I believe this to explain him in greater measure than he has generally been explained or understood. Into a class so limited, so exiled, so professional in its aims and interests—so borné and repugnant against ideas that would invade upon the tried order of things and upset caste along with routine—so loyal to its own tradition of service, so dependent for all reward upon official recognition (which often means the personal caprice of some Governor or Secretary of State or Head of Department), some Snobbery—as we understand the word nowadays—will pretty certainly creep; to make its presence felt, if not to pervade. But I am not going to discuss with you the question, “Was Thackeray that thing he spent so much pains, such excessive pains, in denouncing?”—over which so many disputants have lost their tempers. It is not worth our while, as the whole business, to my thinking, was not worth Thackeray’s while. When we come to it—as we must, because it bulks so largely in his work—we shall quickly pass on.
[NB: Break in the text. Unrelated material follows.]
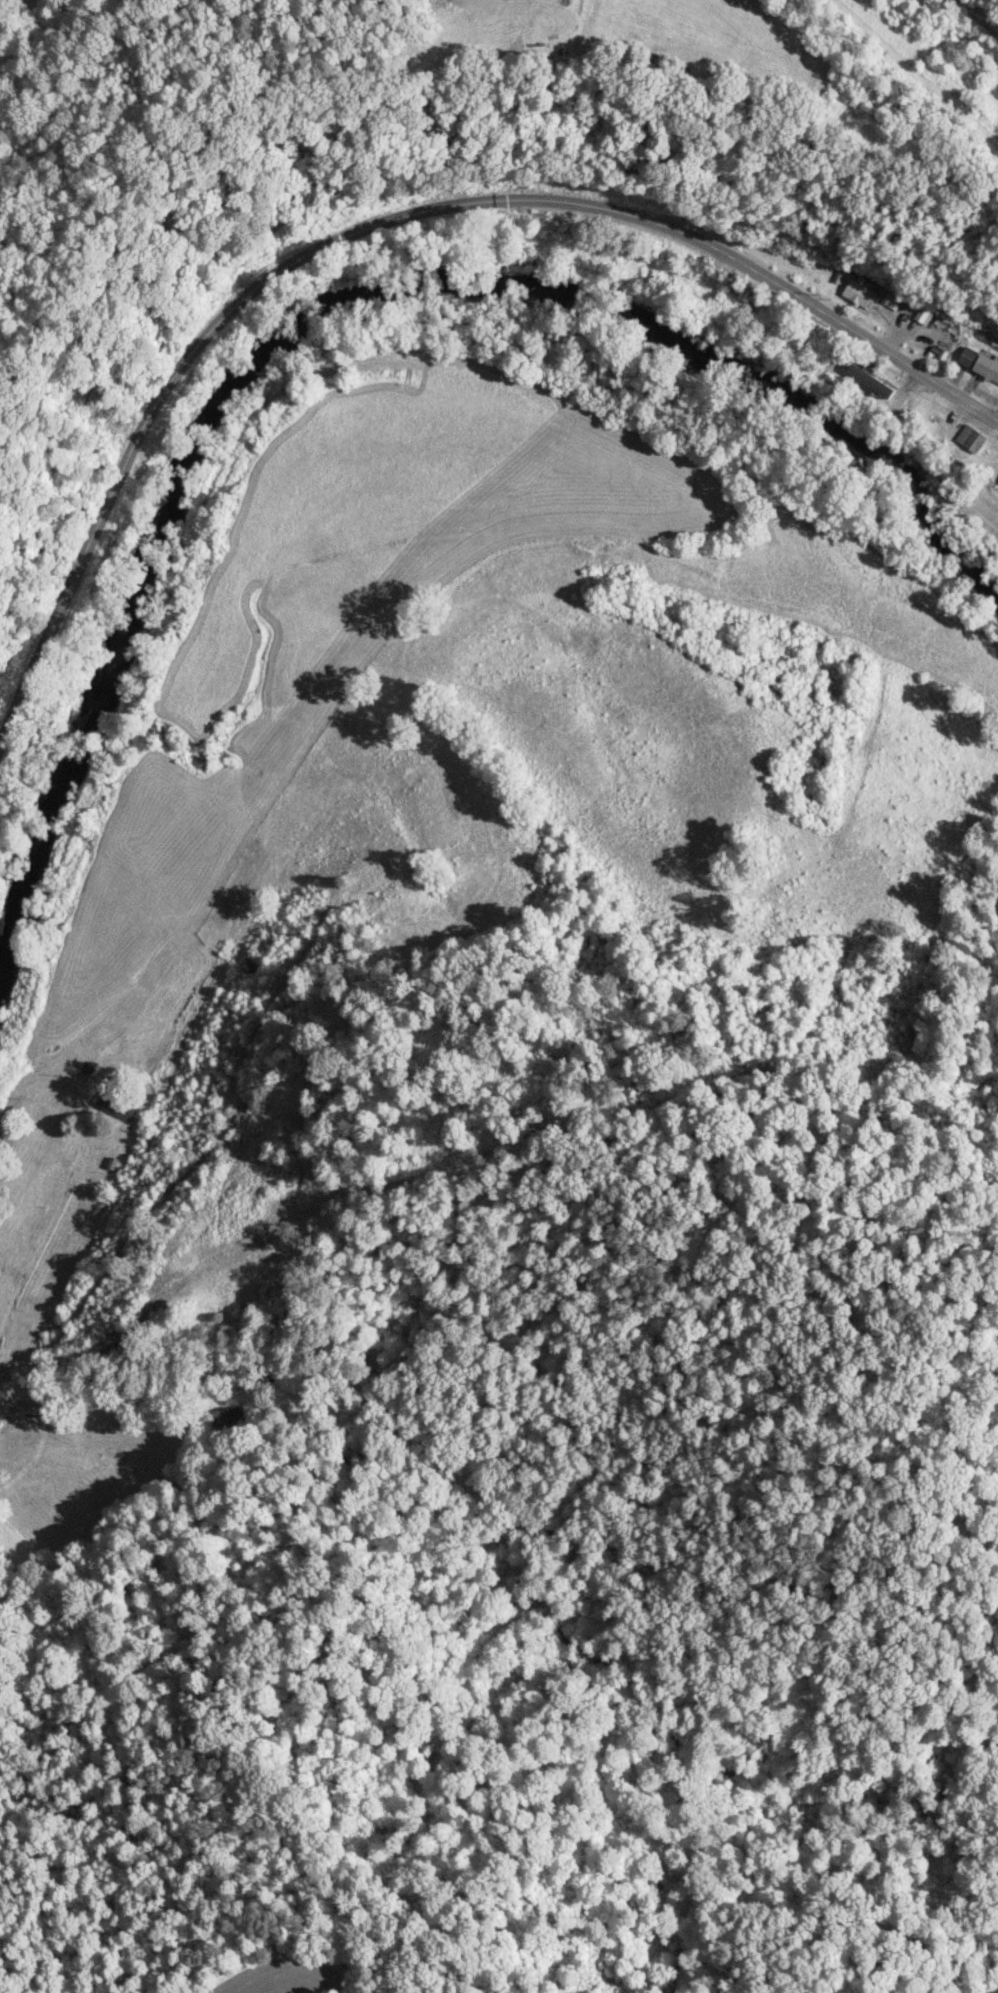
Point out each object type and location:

To me it seems that Thackeray’s geniture and early upbringing—all those first impressions indelible in any artist—affected him in subtler ways far better worth our considering. Let me just indicate two.
VIII
For the first.—It seems to me that Thackeray—a social delineator or nothing—never quite understood the roots of English life or of the classes he chose to depict; those roots which even in Pall Mall or Piccadilly or the Houses of Parliament ramify underground deep and out, fetching their vital sap from the countryside. Walter Bagehot, after quoting from Venus and Adonis Shakespeare’s famous lines on a driven hare, observes that “it is absurd to say we know nothing about the man who wrote that: we know he had been after a hare.” I cannot find evidence in his works that this child, brought from Calcutta to Chiswick, transferred to the Charterhouse (then by Smithfield), to Cambridge, Paris, Fleet Street, Club-land, had ever been after a hare: and if you object that this means nothing, I retort that it means a great deal: it means that he never “got off the pavement.” It means that he is on sure ground when he writes of Jos. Sedley, demi-nabob, but on no sure ground at all when he gets down to Queen’s Crawley: that in depicting a class—now perhaps vanishing—he never, for example, got near the spirit that breathes in Archdeacon Grantly’s talk with his gamekeeper:
“I do think, I do indeed, sir, that Mr. Thorne’s man ain’t dealing fairly along of the foxes. I wouldn’t say a word about it, only that Mr. Henry is so particular.”